Now there's something you dont always see.....and to actually get it on film is awesome. Thanks for sharing it with us.

GB


----------



## creekrunner (Jan 29, 2005)

purdy dang cool


----------



## rich-n-tone (Jan 31, 2005)

Mike,
  Really cool, was that the Beaver Dam stand?  You need to show me how to put video clips on Woody's.
  Phillip


----------



## Meriwether Mike (Jan 31, 2005)

I like the staredown and then when he turned he never looked back like you did not see him. Nice video there Maddog!


----------



## Dog Hunter (Jan 31, 2005)

That was great.  He had that Oh, ----------- look in his eyes.


----------



## Bucky T (Jan 31, 2005)

That was cool!!!  

He didn't waste anytime pegging you in that tree!!

I enjoy seeing a bobcat just as much as seeing a big buck in the woods.  I bet he didn't make a sound coming or going.

Thanks,

Tommy


----------



## Schulze (Jan 31, 2005)

uh I would remove any footage of that FAST. You committed a crime by using a big game firearm on a fur bearing animal.

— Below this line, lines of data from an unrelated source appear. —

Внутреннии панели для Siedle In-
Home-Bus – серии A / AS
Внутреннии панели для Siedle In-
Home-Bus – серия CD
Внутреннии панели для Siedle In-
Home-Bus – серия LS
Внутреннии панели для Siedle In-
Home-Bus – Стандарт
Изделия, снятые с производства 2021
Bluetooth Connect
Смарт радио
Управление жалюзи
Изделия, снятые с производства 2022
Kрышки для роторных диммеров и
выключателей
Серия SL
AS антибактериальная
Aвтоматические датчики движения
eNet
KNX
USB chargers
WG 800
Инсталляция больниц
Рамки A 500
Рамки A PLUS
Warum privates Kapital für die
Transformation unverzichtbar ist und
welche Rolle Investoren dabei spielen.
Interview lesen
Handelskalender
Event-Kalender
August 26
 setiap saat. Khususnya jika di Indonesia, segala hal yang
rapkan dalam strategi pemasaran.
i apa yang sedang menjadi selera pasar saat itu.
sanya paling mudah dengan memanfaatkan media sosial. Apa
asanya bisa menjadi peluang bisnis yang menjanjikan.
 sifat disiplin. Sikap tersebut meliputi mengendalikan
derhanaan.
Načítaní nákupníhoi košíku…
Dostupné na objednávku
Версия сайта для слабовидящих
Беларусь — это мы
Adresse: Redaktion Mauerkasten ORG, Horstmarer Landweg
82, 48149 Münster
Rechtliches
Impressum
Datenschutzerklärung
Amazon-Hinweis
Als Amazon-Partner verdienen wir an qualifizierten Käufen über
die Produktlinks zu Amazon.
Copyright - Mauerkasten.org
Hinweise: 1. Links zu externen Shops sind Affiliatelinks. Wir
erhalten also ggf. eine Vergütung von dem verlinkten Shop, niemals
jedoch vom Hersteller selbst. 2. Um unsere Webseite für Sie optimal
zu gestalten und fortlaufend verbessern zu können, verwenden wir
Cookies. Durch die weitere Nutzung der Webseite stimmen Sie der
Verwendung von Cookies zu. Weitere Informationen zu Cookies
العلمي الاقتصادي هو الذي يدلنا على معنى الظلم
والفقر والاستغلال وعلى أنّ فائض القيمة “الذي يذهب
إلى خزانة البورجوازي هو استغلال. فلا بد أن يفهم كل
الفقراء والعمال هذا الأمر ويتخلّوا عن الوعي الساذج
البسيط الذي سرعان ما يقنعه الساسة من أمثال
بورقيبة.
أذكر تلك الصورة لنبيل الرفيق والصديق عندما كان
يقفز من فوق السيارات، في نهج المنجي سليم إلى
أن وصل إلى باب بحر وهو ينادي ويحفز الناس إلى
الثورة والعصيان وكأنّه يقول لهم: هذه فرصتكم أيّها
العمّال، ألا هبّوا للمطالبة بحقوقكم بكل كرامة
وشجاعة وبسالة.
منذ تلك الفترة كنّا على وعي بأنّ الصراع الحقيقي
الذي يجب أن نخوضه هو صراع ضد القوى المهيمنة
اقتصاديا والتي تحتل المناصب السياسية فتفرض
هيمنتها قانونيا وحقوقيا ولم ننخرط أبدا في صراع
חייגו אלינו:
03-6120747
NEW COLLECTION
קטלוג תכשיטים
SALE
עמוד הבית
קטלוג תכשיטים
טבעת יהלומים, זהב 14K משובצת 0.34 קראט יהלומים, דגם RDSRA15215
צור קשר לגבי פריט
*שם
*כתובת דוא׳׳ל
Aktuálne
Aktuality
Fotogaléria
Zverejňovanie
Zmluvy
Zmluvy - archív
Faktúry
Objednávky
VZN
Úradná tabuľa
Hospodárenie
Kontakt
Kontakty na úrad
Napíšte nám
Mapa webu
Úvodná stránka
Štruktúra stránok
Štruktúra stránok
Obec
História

Just letting ya know.


----------



## Wade Chandler (Jan 31, 2005)

That's a really cool video  , maybe my next investment will be in a digital video camera to take hunting... yeah, well maybe I will just have to enjoy everyone else's videos since I'm a poor college student.

Schulze,
He didn't shoot the bobcat with a rifle, he "shot" it with his video camera.  If you haven't watched it you need to it's really cool.


----------



## J Ferguson (Jan 31, 2005)

Good show Mike I'm gonna get me one video camera's just as soon as I can figure out how to get allthat crap up in the tree with me might have to start leaving my bow at camp so I can       Do wont one real bad hope maybe this christmas.


----------



## TurkeyCreek (Feb 3, 2005)

Thanks guys...

i was kinda lucky to get that on film. that was one of those afternoons when i had deer around me all afternoon. i was filming a button-head that was right under my stand when he pops his head up and looked toward the swamp then took off. i'm thinking a big buck is coming so i put the camera down and grabbed my gun. when i saw that it was a bobcat i eased my gun down and didn't get the camera on till he was almost on me. it was pretty neat the way he slipped back out after he saw me.

phillip...yeah, that was on the beaverdam stand...

FL Dawg.....uh...i was filming..

schultz...


----------